An alternative way to add custom breakdowns, or other custom data, is to access the database directly and run your own SQL files. This might suit your workflow better. In this case, you would need to expose the database port in the docker-compose.yml
file, for postgresql (which we use), the lines should be under the i2b2-database:
section, eg:
ports:
- 5432:5432
The re-run docker compose:
docker compose up -d
and you can connect as if its a database running on the local system. See the secrets you created earlier for passwords for postgres
(POSTGRES_PASSWORD.txt) and i2b2
(DB_ADMIN_PASS.txt) users
It is likely you will want to copy a file into the container at some point, for example SQL files to configure custom breakdowns. While this is not strictly good docker practice, it can be the most pragmatic option. This is achieved with a command similar to this from the host server (where you originally ran docker compose ...
):
docker cp my-breakdown.sql i2b2-database:/tmp/
Docker uses "volumes" when persistant data should be stored, eg in the case of databases. This is essentially a directory on the host filesystem which is mounted as part of the container filesystem, meaning container re-creation does not affect the data.
By default, docker will place volumes under /var/lib/docker/volumes/
on a posix system, the access to this under windows (even with WSL2) is different and outside the scope of this document. In case your docker system uses a different location you can check the docker root, which will contain a "volumes/" directory, with:
docker info | grep "Docker Root Dir:"
These can be copied, archived, encrypted and sent to remote storage servers should you wish to maintain backups. Here is a possible way to manage that process (while you could chose other options!)
"docker-vol-backup.sh"
#!/usr/bin/env bash
## Backup all docker volumes - compressed and encrypted
>&2 echo -e "Starting docker backups... [$( date -Iminutes )]"
## Get location from docker info
src_vol_path="$( docker info 2>/dev/null | grep "Docker Root Dir" | cut -d\: -f2 )/volumes/"
docker_bak_pass="/home/backups/docker-config/secrets/backup_secret"
vol_backup_path="/home/backups/docker-backups/"
max_age=5 ## in days
cd $src_vol_path
vol_list=$( ls -1 ./ )
while read VOL; do
if [ -d $VOL ] ; then
>&2 echo "Backing up $VOL..."
tar -cpz "$VOL" | openssl enc -aes-256-cbc -e -kfile "$docker_bak_pass" 2>/dev/null > ${vol_backup_path}$( basename "$VOL")_$( date -Iminutes )_${mode:-MANUAL}.tar.gz.enc
fi
done <<< "$vol_list"
## Cleanup older backups
>&2 echo "Cleaning backups older than $max_age days"
cd $vol_backup_path
find $vol_backup_path -mindepth 1 -mtime +$max_age -delete
>&2 echo "Nightly docker backups complete [$( date -Iminutes )]"

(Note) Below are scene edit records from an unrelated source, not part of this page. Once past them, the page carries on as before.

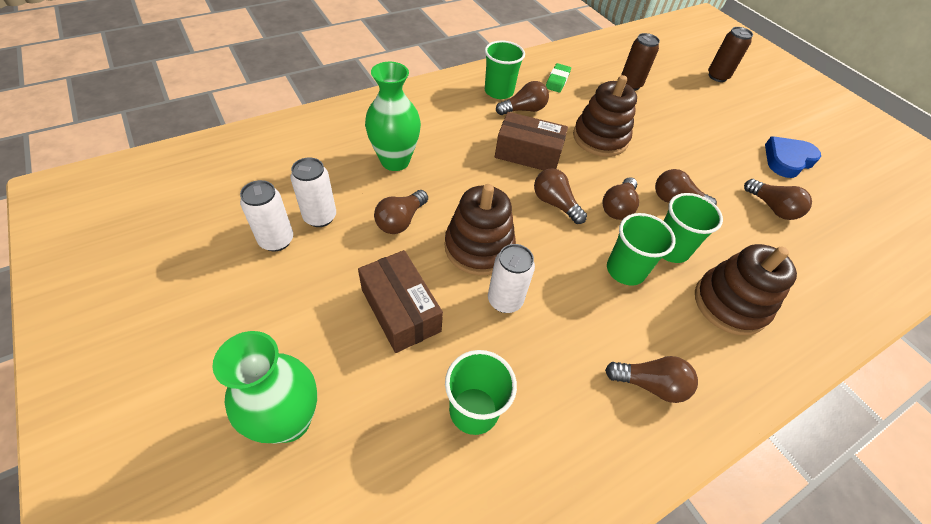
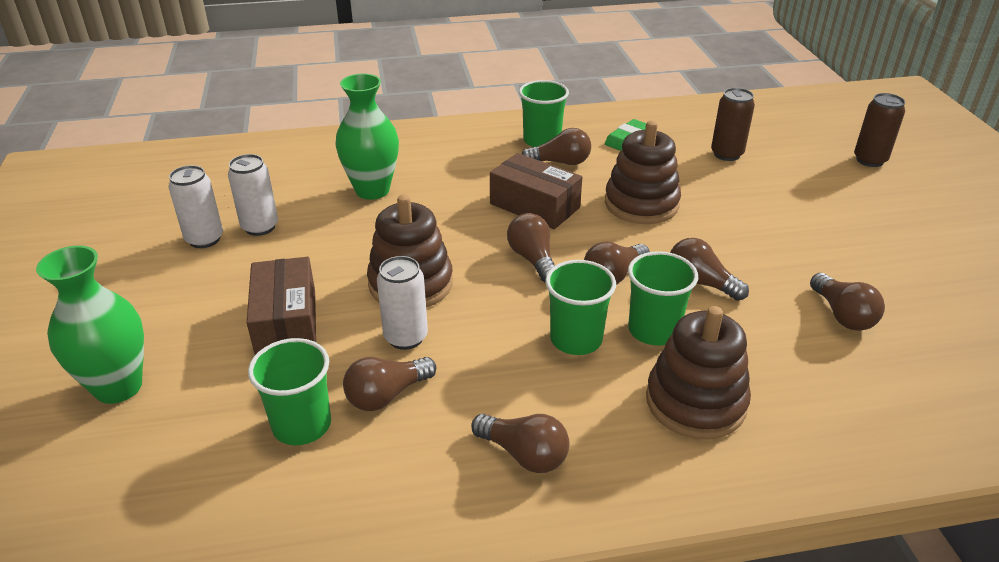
camera: 25 degrees right, 15 degrees down
brown light bulb [374,190,428,234] -> brown light bulb moved to [343,357,436,411]
blue heart [765,136,821,178] -> none

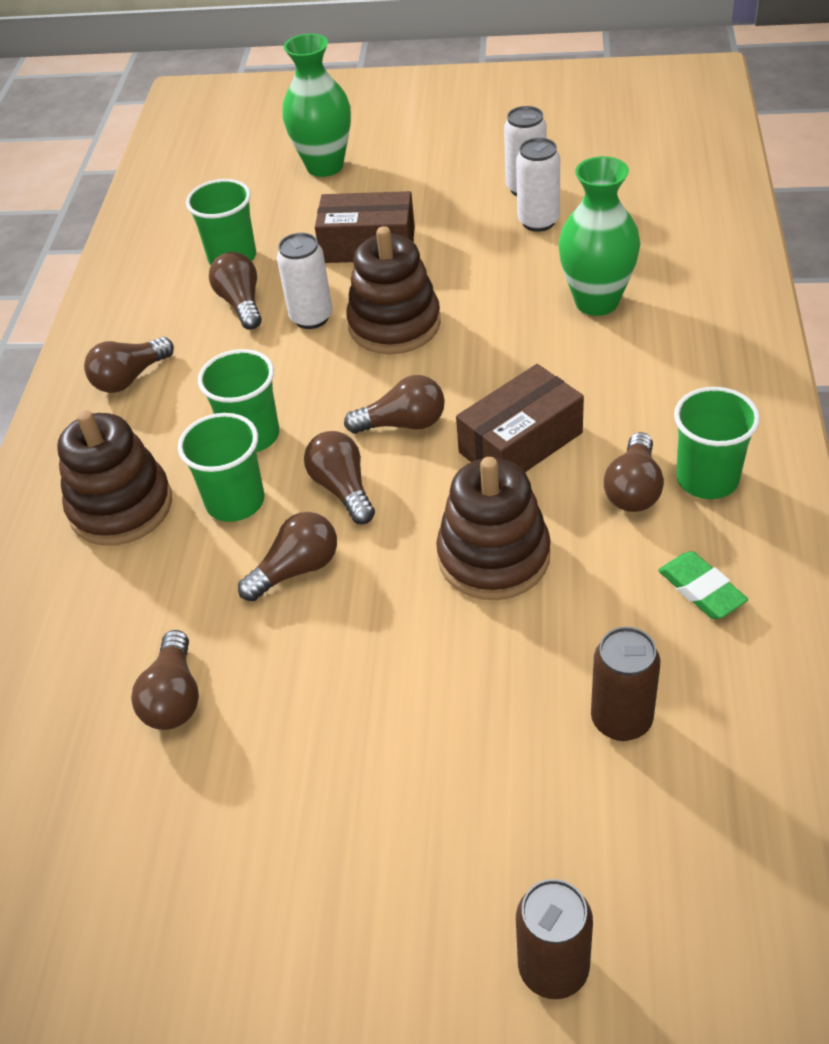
camera: 110 degrees right, 10 degrees up
brown light bulb [810,273,885,331] -> brown light bulb turned 90 degrees counterclockwise [131,630,199,730]

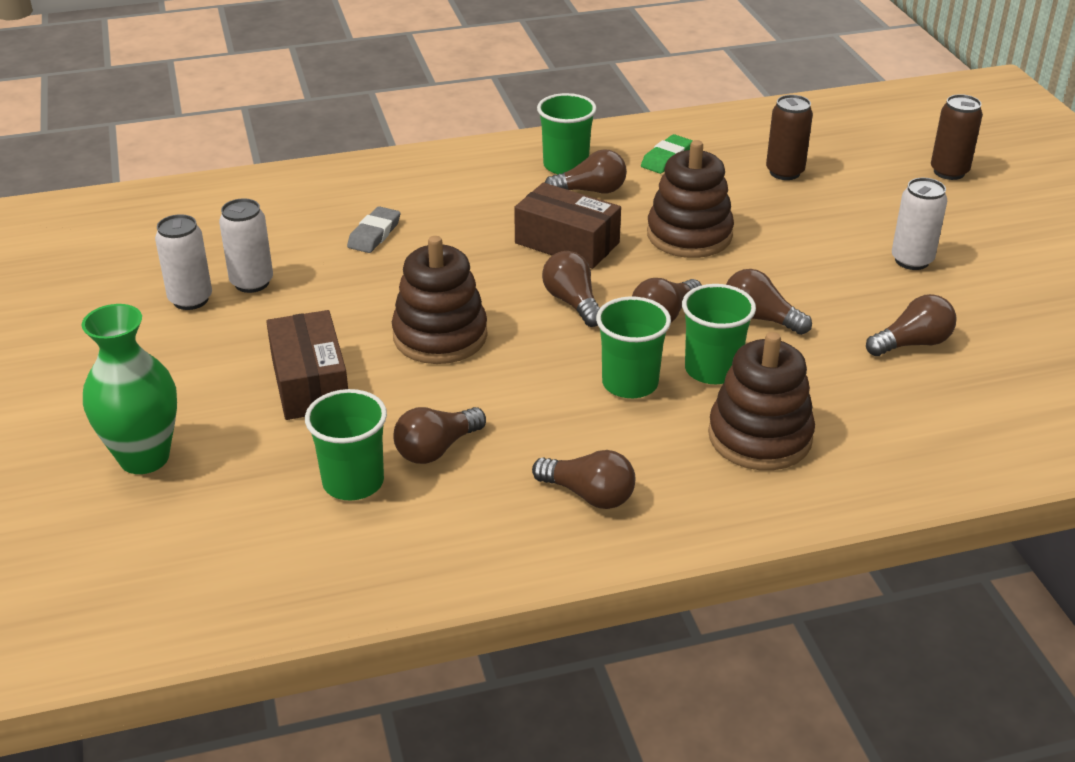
camera: 115 degrees left, 10 degrees down
white can [277,233,333,329] -> white can moved to [892,178,947,270]
green vase [558,156,640,316] -> grey eraser [347,206,400,253]

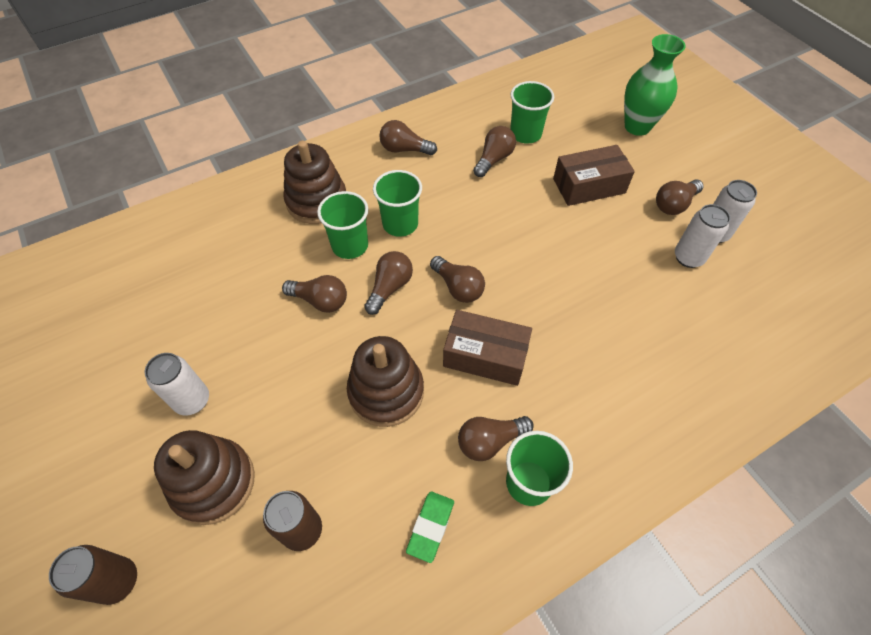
camera: 165 degrees right, 20 degrees up
brown box [266,310,348,420] -> brown box turned 75 degrees counterclockwise [553,145,635,206]
grey eraser [347,206,400,253] -> none
brown stacking toy [392,236,488,364] -> brown stacking toy moved to [154,430,255,525]
brown light bulb [866,294,957,356] -> brown light bulb moved to [656,180,704,215]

NOTE:_ Assumptions are made in this script about a "backups" user existing and the directory structure. This is run on the docker host and is not a related part of the docker system. We provide this example as a basic starting point
Also add a cron file, eg /etc/cron.d/dockerbackup
20 0 * * * root mode=CRON /home/backups/docker-config/docker-vol-backup.sh >>/var/log/docker-backups 2>&1
# Trigger the docker volume backup every night
While the backup archive filename will contain metadata about the time of the backup, for readability, we copy the original backup archive to a simpler filename before restoring:
mv <dir_name>_<BAK_INFO>.tar.gz.enc <dir_name>_restore.tar.gz.enc
openssl enc -aes-256-cbc -d -in <dir_name>_restore.tar.gz.enc | tar xvzf <target_dir_name>
This will restore the archive data to the volume location (target_dir_name) - this is uaually best done while the container is stopped. Then the container can be restarted.

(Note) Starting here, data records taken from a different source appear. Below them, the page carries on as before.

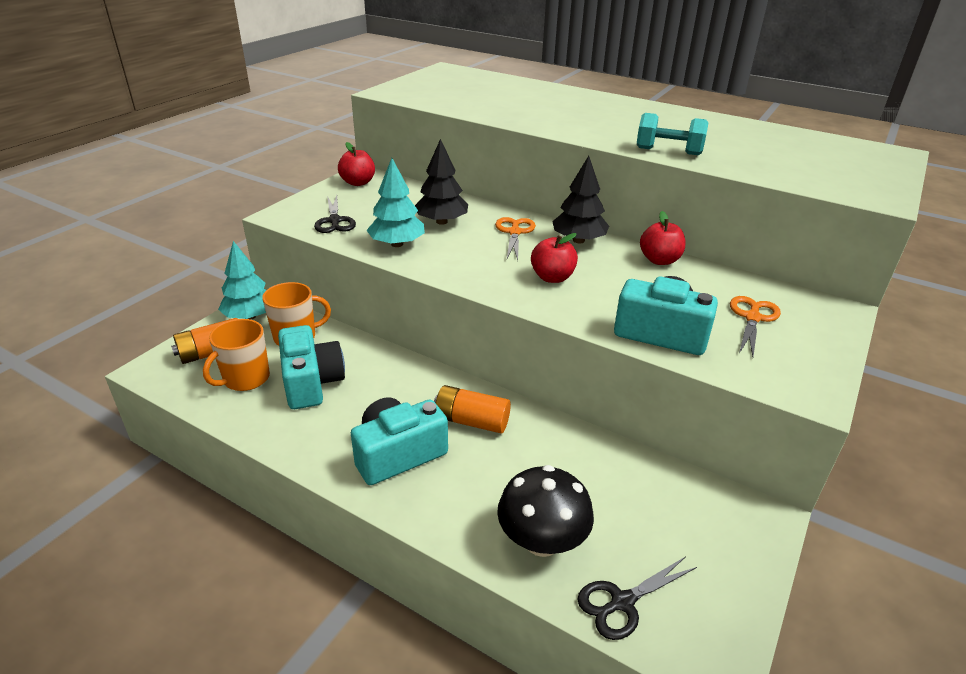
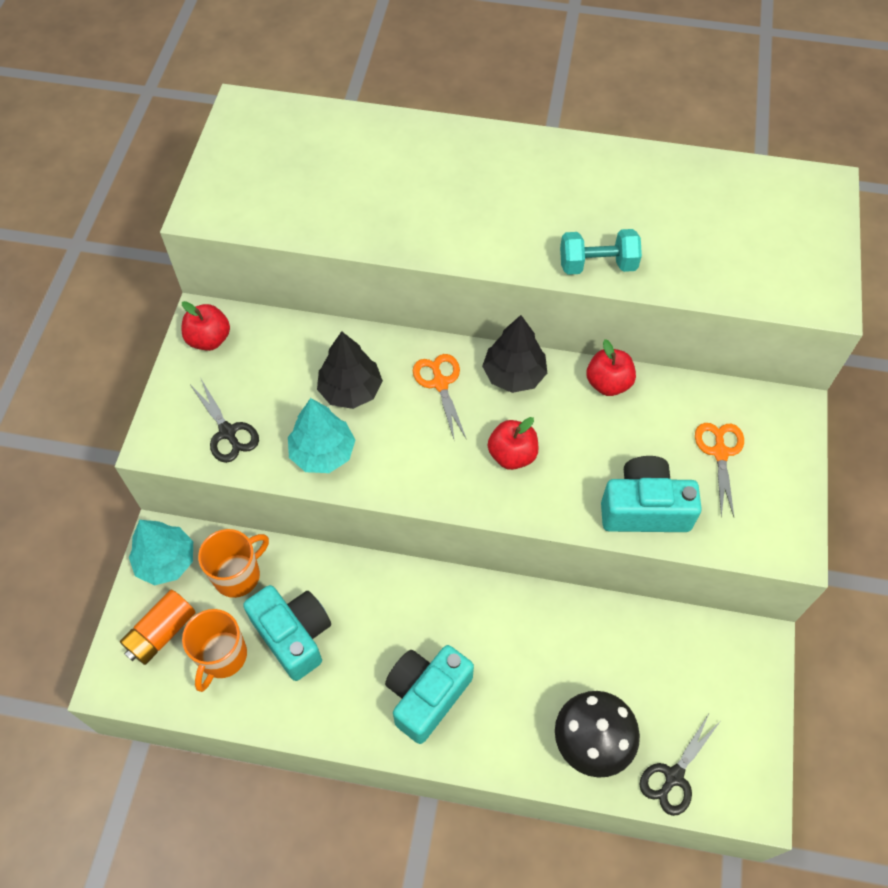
camera: 20 degrees left, 25 degrees up
orange battery [434,385,511,434] -> none

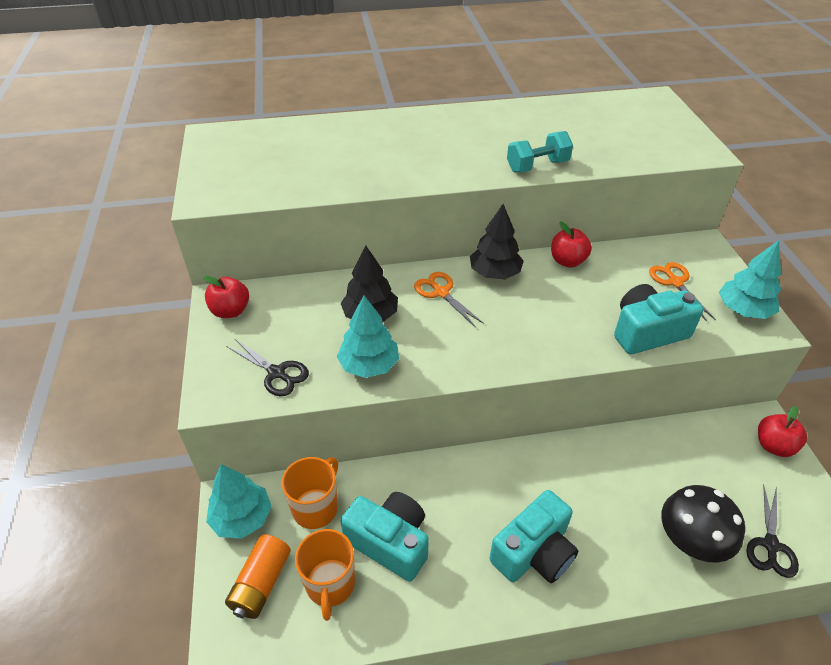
camera: 20 degrees left, 15 degrees down
turquoise camera [385,645,474,744] -> turquoise camera turned 150 degrees counterclockwise [489,490,578,583]
red apple [488,417,538,470] -> red apple moved to [758,406,807,457]
none -> turquoise tree [719,240,781,319]

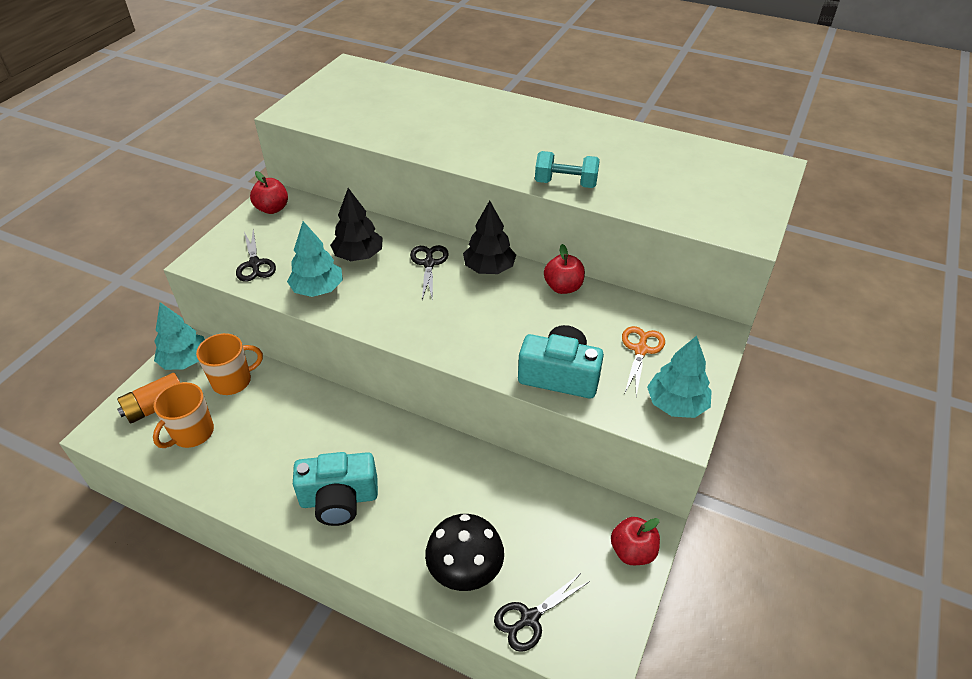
camera: 35 degrees right, 0 degrees up
turquoise camera [341,492,429,582] -> none
orange scissors [414,272,484,328] -> black scissors [410,245,449,302]

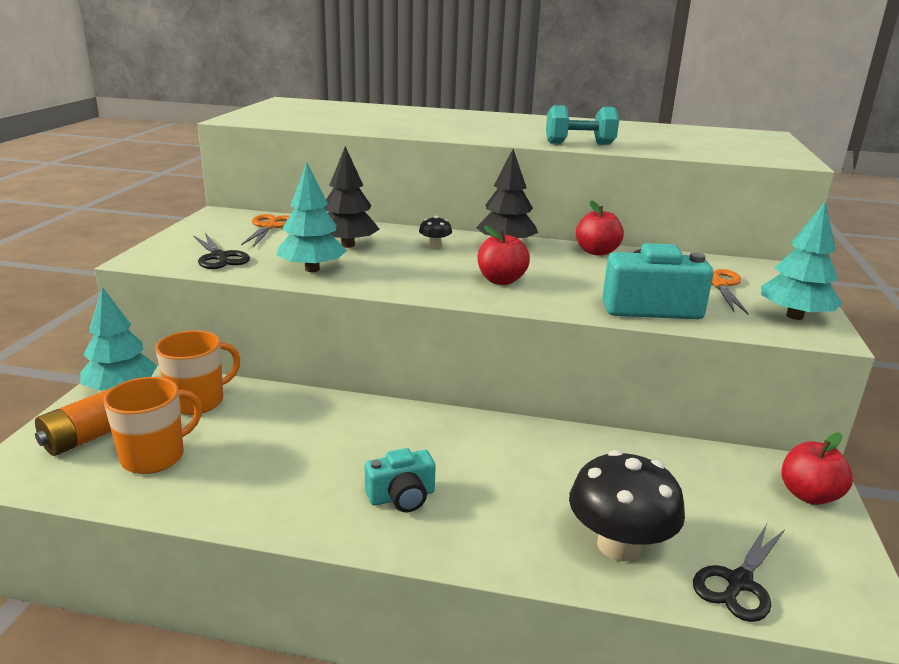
camera: 15 degrees left, 20 degrees down
orange mug [153,382,214,448] -> orange mug turned 150 degrees counterclockwise [104,377,202,474]
red apple [250,171,288,214] -> red apple moved to [478,226,530,285]
turquoise camera [293,452,378,526] -> turquoise camera [365,448,436,513], size x0.60
black scissors [410,245,449,302] -> black mushroom [419,216,452,248]
none -> orange scissors [241,214,290,247]

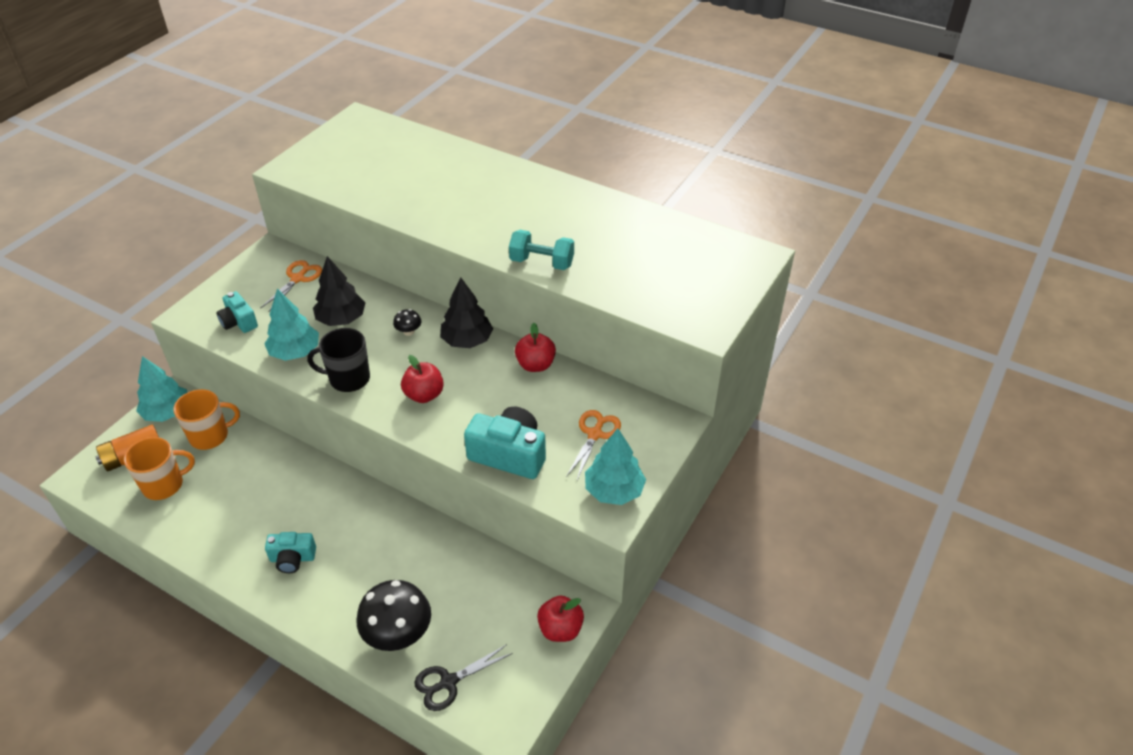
camera: 20 degrees right, 20 degrees up
black scissors [193,233,250,269] -> turquoise camera [216,291,258,333]
none -> black mug [307,328,370,392]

We are introducing a REST API to provide programmable access to certain features. This complements the i2b2 product but is not required. It is currently a work in progress. Below are the feature which the API supports
This feature allows metadata from external sources to be translated and imported to the i2b2 tree so they can be used in the query builder.
The following external sources are supported
-
Data which has been generated for CoMetaR can be automatically fetched when it is updated (CoMetaR notifies the API)
For i2b2, the name and fuseki endpoint must be configured in i2b2meta_user_config.yaml
under "fuseki_sources"
Additionally, the name must be configured for the CoMetaR system so it is recognised when notifying the API
These are mounted under a volume defined in the docker-compose.yml
file. The CSV files should reflect the structure of the i2b2 database, so its is a pre-requisite to have some familiarity with the database tables and structure. The sourcesystem_cd or "source ID" is taken from the directory name and automatically added to the data when it is added to i2b2
In some cases, it may be necessary to manually trigger an update or remove data from i2b2. You can make an http get request to these API endpoints:
<i2b2-host>/i2b2-api/updatemeta/<source name> ## To fetch a source (defined in config or local CSV files)
<i2b2-host>/i2b2-api/flushmeta/<source name> ## To clear a source from the i2b2 database (it won't touch the source, regardless if that's a remote fuseki server or local csv files)
<i2b2-host>/i2b2-api/update-patient-counts ## i2b2 shows a matching patient count in parenthesis after each tree entry, this needs updating when the metadata changes (usually automatic)